De voor- en nadelen overwegend slaat de balans uit naar de voordelen voor de lokale economie en daarmee de werkgelegenheid. Omdat Coevorden geen invloed heeft op landelijke trends, maar zich wel concurrerend wil blijven opstellen en zich ook in de toekomst wil blijven profileren als toeristisch centrum wordt voorgesteld om de zondagopenstelling te verruimen met een algemeen geldende vrijstelling.
Door de tijdstippen van aanvang en einde van de zondagopenstelling te beperken en door enige feestdagen uit te sluiten wordt tegemoet gekomen aan de eerbiediging van de zondagsrust/feestdagen en het voorkomen/beperken van overlast.

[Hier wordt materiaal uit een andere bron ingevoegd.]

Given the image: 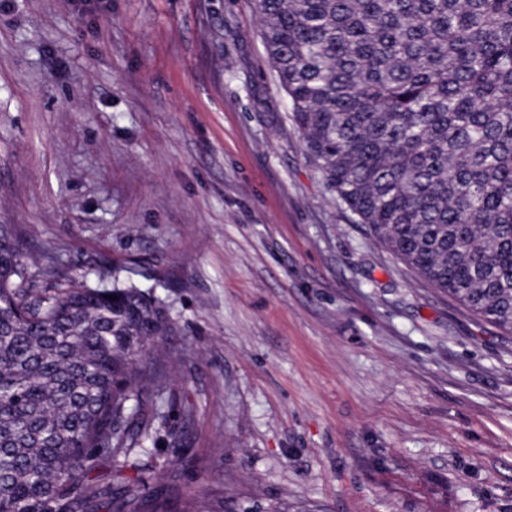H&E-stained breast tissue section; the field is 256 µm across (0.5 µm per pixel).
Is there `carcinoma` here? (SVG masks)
Segmentation results:
<instances>
[{
    "mask_svg": "<svg viewBox=\"0 0 512 512\" xmlns=\"http://www.w3.org/2000/svg\"><path fill=\"white\" fill-rule=\"evenodd\" d=\"M289 119L375 240L512 334V0H253ZM37 260L0 224V512H235L145 488L182 363L165 305Z\"/></svg>",
    "mask_w": 512,
    "mask_h": 512,
    "instance_id": "obj_1",
    "label": "carcinoma"
}]
</instances>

Deze beperking gelden niet voor enige specifiek in de verordening aangewezen categorieën winkels / openstellingen. Op basis van de voorgaande Verordening Winkeltijden Coevorden 1998 gold voor hen al een afzonderlijke vrijstelling die ruimer was dan de algemene vrijstelling.
Van het verbod op openstelling op werkdagen voor 6 uur en na 22 uur wordt geen algemene vrijstelling verleend. De verordening voorziet in de mogelijkheid om op individuele basis ontheffing van dit verbod te verlenen. Uit de praktijk is geen behoefte gebleken om het beleid op dit punt te wijzigen.